From its opening season at the John Anson Ford Amphitheatre in 1979 through the past 10 years at Cal State L.A., the annual Dance Kaleidoscope series has remained so intent on encouraging any hint of local achievement that its programs have often represented a curatorial vacuum. No standards, no focus, merely a celebratory inclusiveness at all costs.
This tradition continued on Friday with an opening program at the Luckman Theatre supposedly devoted to California dance pioneers but sporting, as usual, some misguided choices. Alvin Ailey may have started his dancing career here, but he choreographed so far from local stages that it's ridiculous to label him a "California Master" and present an excerpt from his "Revelations" (1960). If Ailey qualifies, why not Twyla Tharp, who took her first tap lessons locally at age 4?
Similarly, passages from Eugene Loring's "Billy the Kid" (1938) have no place on such a program, for Loring began making his important contributions to Southland dance education a decade after that ballet's creation, when he moved West to work in films. Antony Tudor also taught here after choreographing his masterworks--why not dub him a "California Master"?

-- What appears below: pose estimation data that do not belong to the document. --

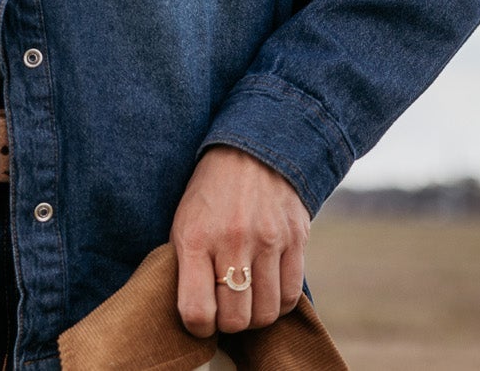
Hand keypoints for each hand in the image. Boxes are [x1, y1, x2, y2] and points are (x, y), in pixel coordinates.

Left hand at [170, 144, 309, 337]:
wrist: (250, 151)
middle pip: (236, 319)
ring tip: (246, 301)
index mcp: (196, 238)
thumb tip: (194, 314)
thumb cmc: (209, 194)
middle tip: (225, 309)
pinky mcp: (296, 239)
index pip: (197, 310)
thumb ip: (187, 267)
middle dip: (228, 324)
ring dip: (255, 316)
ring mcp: (268, 240)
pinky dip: (278, 304)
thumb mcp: (183, 223)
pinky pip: (290, 296)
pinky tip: (267, 292)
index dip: (198, 327)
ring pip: (266, 313)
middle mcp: (233, 241)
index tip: (201, 320)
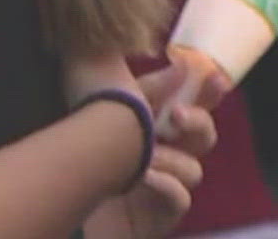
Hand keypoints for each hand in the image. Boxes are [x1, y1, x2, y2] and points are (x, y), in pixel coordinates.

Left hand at [84, 60, 222, 238]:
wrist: (61, 189)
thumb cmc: (81, 144)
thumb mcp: (104, 98)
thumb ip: (145, 84)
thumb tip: (181, 64)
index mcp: (150, 122)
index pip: (190, 103)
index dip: (209, 91)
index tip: (216, 77)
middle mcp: (162, 152)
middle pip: (204, 135)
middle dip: (198, 121)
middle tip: (176, 114)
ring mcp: (165, 184)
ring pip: (194, 169)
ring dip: (172, 158)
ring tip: (143, 156)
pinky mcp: (162, 213)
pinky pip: (181, 198)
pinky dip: (168, 185)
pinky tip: (145, 177)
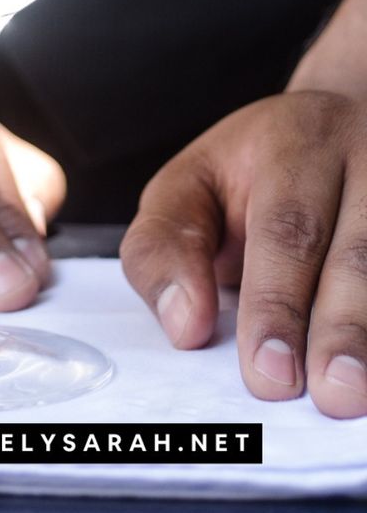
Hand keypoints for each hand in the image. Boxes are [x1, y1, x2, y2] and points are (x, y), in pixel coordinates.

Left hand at [121, 91, 366, 417]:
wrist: (343, 120)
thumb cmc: (258, 170)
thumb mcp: (192, 183)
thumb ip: (165, 246)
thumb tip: (184, 325)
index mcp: (293, 143)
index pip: (285, 227)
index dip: (275, 302)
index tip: (265, 370)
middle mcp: (360, 160)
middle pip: (354, 252)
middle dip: (339, 327)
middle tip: (328, 392)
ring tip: (355, 392)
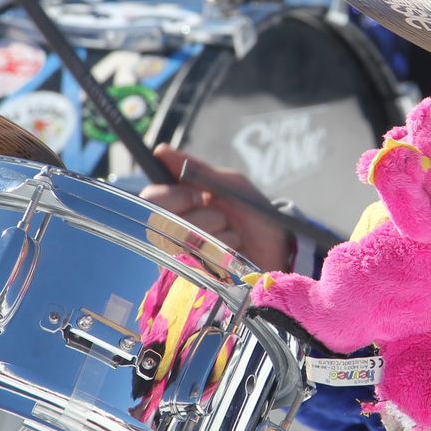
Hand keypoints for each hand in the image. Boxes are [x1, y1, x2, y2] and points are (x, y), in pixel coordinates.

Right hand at [138, 144, 292, 273]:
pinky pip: (195, 264)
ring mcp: (180, 256)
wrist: (280, 250)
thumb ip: (197, 171)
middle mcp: (171, 230)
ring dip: (216, 235)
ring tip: (234, 236)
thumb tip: (161, 151)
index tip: (199, 195)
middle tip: (222, 217)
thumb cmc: (253, 214)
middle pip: (162, 221)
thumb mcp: (230, 186)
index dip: (174, 196)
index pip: (150, 198)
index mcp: (177, 204)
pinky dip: (221, 254)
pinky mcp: (191, 278)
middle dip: (200, 218)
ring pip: (181, 243)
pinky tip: (233, 255)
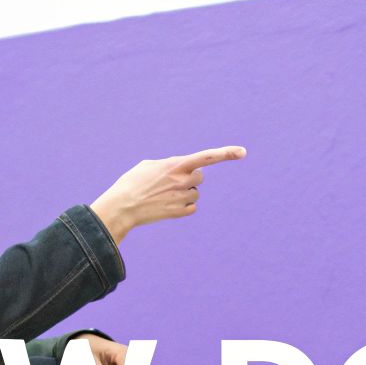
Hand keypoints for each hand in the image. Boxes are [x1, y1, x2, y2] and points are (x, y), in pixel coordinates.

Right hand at [90, 145, 245, 242]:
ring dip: (184, 193)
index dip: (226, 153)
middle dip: (189, 178)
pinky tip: (166, 206)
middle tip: (170, 182)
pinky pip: (192, 208)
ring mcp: (183, 197)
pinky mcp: (181, 212)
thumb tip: (180, 169)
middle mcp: (183, 180)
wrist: (123, 207)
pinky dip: (182, 207)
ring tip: (163, 195)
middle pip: (200, 177)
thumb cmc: (132, 183)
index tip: (242, 152)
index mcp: (176, 165)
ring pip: (195, 193)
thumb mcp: (149, 165)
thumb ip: (169, 164)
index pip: (207, 156)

Four months ago, the locally based American Repertory Dance Company offered a far more pertinent survey of early California choreographers at UCLA--and Dance Kaleidoscope borrowed three of its selections: Carmelita Maracci's moody ballet solo "Evocation" (1952), danced by Victoria Koenig; Ruth St. Denis' solo India fantasy "Kashmiri Nautch" (1919), danced by Bonnie Oda Homsey; Lester Horton's powerful modern dance duet "To Jose Clemente Orozco" (1953), with Homsey and John Pennington.